In SpatialReference, there is a property called CoordinateSystemString that contains detailed coordinate system for the map service.

Feature geometries are georeferenced to the real world through a spatial reference. A spatial reference includes the coordinate system and several coordinate grids. A coordinate system includes information such as the unit of measure, the earth model used and, sometimes, how the data was projected. The coordinate grids are mathematical functions that define the X, Y, Z, and M resolution values and the corresponding domain extents. In addition, each spatial reference has a set of tolerance values that are used by geometric operations that relate coordinates or compute new ones. A geometry's coordinates (or vertex attributes) must fall within the domain extent and be rounded to the resolution.

X and Y values can be georeferenced with a geographic or projected coordinate system. A geographic coordinate system (GCS) is defined by a datum, an angular unit of measure, usually either degrees or grads, and a prime meridian. A projected coordinate system (PCS) consists of a linear unit of measure, usually meters or feet, a map projection, the specific parameters used by the map projection, and a GCS. A PCS or GCS can have a vertical coordinate system as an optional property. A vertical coordinate system (VCS) georeferences Z values. A VCS includes a geodetic or vertical datum, a linear unit of measure, an axis direction, and a vertical shift. M, or measure, values do not have a coordinate system.

A spatial reference that includes an unknown coordinate system (UCS) includes a grid (domain extent) and a tolerance only. It is not possible to georeference geometry associated with a UCS. If possible, you should not use a UCS. When a GCS or PCS is used, appropriate default XY domain extent, resolution, and tolerance values can be calculated. All grid and tolerance information for coordinates and attributes are associated with the PCS, GCS, or UCS. A VCS georeferences Z coordinates but does not have a well defined default grid.

When the coordinate transformation involves different geographic coordinate systems, a set of parameters are used to determine the type of transformation. The most commonly used datums in North America are NAD27, NAD83 and WGS84. When converting coordinates between a projected coordinate system and a geographic coordinate system, the usual process involves projecting or unprojecting the coordinates followed by a datum transformation. There are different sets of datum transformation that are available in ArcGIS. For transforming NAD83 to WGS84 (or vice versa) in North America, PE_GT_NAD_1983_TO_WGS_1984_5 is used. The ID for this transformation is 1515.

In the ArcGIS Mobile SDK, a process selects the first set of available transformations and applies it to the calculation, automatically determining the transformation ID. The following methods in the SDK will involve datum transformations, ServerGeometryToWgs1984, Wgs84ToServerGeometry, Wgs84ToMobileGeometry and MobileToWgs84.
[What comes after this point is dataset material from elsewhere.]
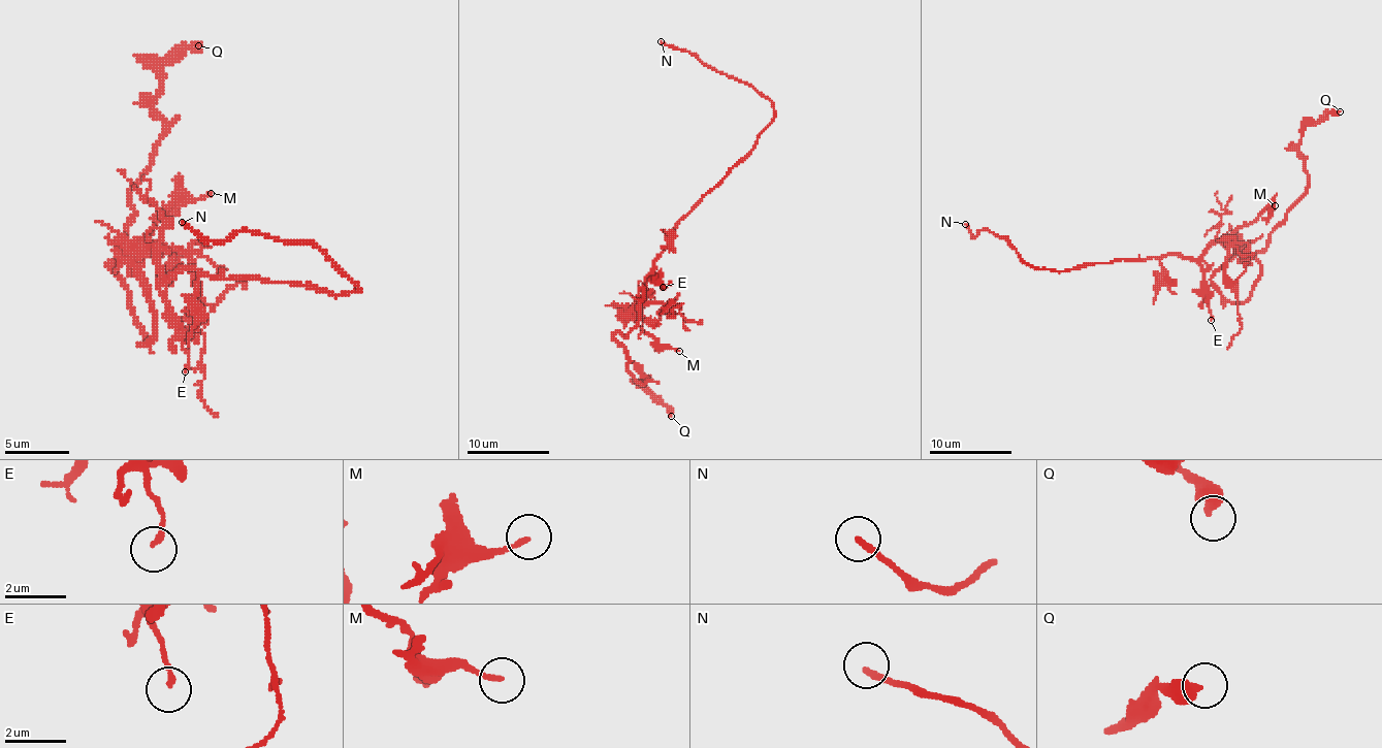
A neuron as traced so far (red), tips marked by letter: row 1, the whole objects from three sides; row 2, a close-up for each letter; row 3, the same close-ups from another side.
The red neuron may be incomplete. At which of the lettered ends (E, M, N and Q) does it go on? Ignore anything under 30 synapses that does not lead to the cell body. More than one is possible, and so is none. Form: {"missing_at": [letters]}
{"missing_at": ["N"]}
The projection engine, which is build from a subset of the ArcGIS core projection engine, supports datum transformation to and from WGS84 to other geographic coordinate systems, such as NAD 1927 or NAD 1983. Access to this native library is through the SpatialReference class, which allows you to perform conversions. When working with the SpatialReference class you interact with one of three CoordinateSystem classes: UnknownCoordinateSystem, ProjectedCoordinateSystem, or GeographicCoordinateSystem. Unlike ArcObjects, the CoordinateSystem classes provided by ArcGIS Mobile are read-only; you cannot create a SpatialReference or define a datum. This is a direct result of the fact that ArcGIS Mobile consumes maps created in ArcGIS Desktop and published via ArcGIS Server.


9/20/2011